Uber sets its sights on greater business travel spend, plays down safety fears
Launch of Business Profiles will help firm get a larger slice of the business travel pie
Uber is trying to make it easier for corporate customers to better account for personal and work-related journeys by launching Business Profiles.
The taxi-hailing app firm wants a bigger portion of the growing business travel space, but it doesn't believe it is cannibalising existing modes of transport by doing so.
More than 50,000 businesses in 58 countries around the world already use Uber for Business and the company claims organisations save, on average, $1,000 per employee, per year by using its service instead of private hire vehicles or taxis.
"We wanted to make business travel through Uber more seamless so we decided to build Business Profiles to solve that problem," saidGreg Greiner, Uber for Business product manager.
"Dreamforce is the perfect venue to release these new features as we have over 100,000 business travellers in one place."
Receipts from trips are automatically sent to a user's work email address so they can add notes about what the trip was for.

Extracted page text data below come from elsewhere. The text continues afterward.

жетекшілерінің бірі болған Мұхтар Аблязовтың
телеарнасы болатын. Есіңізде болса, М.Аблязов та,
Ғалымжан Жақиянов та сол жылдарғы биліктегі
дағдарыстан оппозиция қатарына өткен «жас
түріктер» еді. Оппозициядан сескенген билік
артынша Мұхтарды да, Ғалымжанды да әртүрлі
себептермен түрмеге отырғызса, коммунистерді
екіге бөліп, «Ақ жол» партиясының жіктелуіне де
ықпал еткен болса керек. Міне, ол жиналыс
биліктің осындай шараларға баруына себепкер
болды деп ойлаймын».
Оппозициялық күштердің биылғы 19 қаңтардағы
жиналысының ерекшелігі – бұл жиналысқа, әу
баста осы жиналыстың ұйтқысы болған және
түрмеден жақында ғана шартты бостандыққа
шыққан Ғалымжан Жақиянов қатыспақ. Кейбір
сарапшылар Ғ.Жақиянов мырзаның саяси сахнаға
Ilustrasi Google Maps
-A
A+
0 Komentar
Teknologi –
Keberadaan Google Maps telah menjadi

They can also specify either before or during the trip whether it's for work or leisure.
Uber estimates that between five and 10 per cent of taxi receipts passed through a business's expenses systems are fraudulent in some way and believes Business Profiles will help eradicate or at least reduce this issue.

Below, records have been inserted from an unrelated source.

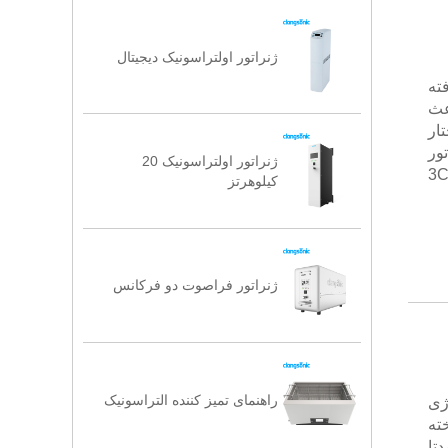
ژنراتور اولتراسونیک دیجیتال
افته
عث
ار
ور
ژنراتور اولتراسونیک 20
راسونیک دیجیتال SU برای تمیز کردن حمام آبکاری ، صفحه مدار ، لوازم جانبی 3C
کیلوهرتز
ژنراتور فراصوت دو فرکانس
راهنمای تمیز کننده التراسونیک
رژی
ته
تا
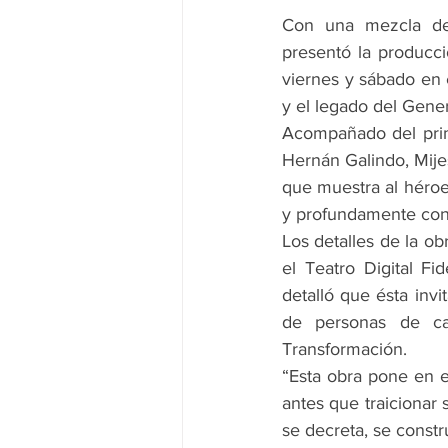
Con una mezcla de 
presentó la producci
viernes y sábado en e
y el legado del Gene
Acompañado del prime
Hernán Galindo, Mijes
que muestra al héroe
y profundamente co
Los detalles de la ob
el Teatro Digital Fi
detalló que ésta invi
de personas de ca
Transformación.
“Esta obra pone en e
antes que traicionar
se decreta, se constr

The company talked up how its structure has not only helped meet growing demand from people who want to go somewhere, but that its flexible working model has proved attractive to drivers and provided many jobs. There are20,000 Uber drivers in London, some 45,000 in LA and around 25,000 in Chicago. However, some drivers are not happy with the level of remuneration received in exchange for their work and legal action has ensued.
The firm's car-pooling service, where multiple Uber customers can share the same ride, aims to help reduce congestion and minimise pollution.
"We are very focused on building a successful business, but our cities are facing huge challenges. Young people, in particular, want to move into cities, but most cities don't have the room or money for new public transport or build new roads. The maths is the maths. You have to deal with that," said David Plouffe, Uber's chief advisory officer and US president Barack Obama's former campaign manager.
"The scale of what we are talking about is under appreciated. There is a huge demand in cities for more mobility. Many Uber trips begin or end at the last public transportation stop. There is so much demand on the rider side but also a huge demand on the driver side.
Plouffe also stressed Uber remains safety conscious and stressed the rating system - on the driver and rider side - is there to ensure people stay safe and have a positive and pleasant experience. He even went as far as to suggest customers feel much safer with Uber than when using alternative options.
"Why?" he said. "There's no anonymity. You know the driver, the licence plate. You can share your ETA and route with friends and family - it's GPS tracked. We want to bring more innovation to safety, but safety was always one of our core principles from the beginning."
He continued: "We are a technology company. Our goal is to continue to innovate and iterate so the Uber experience gets better and better. For example, instead of a car arriving in a few minutes, you get food [through UberEATS]."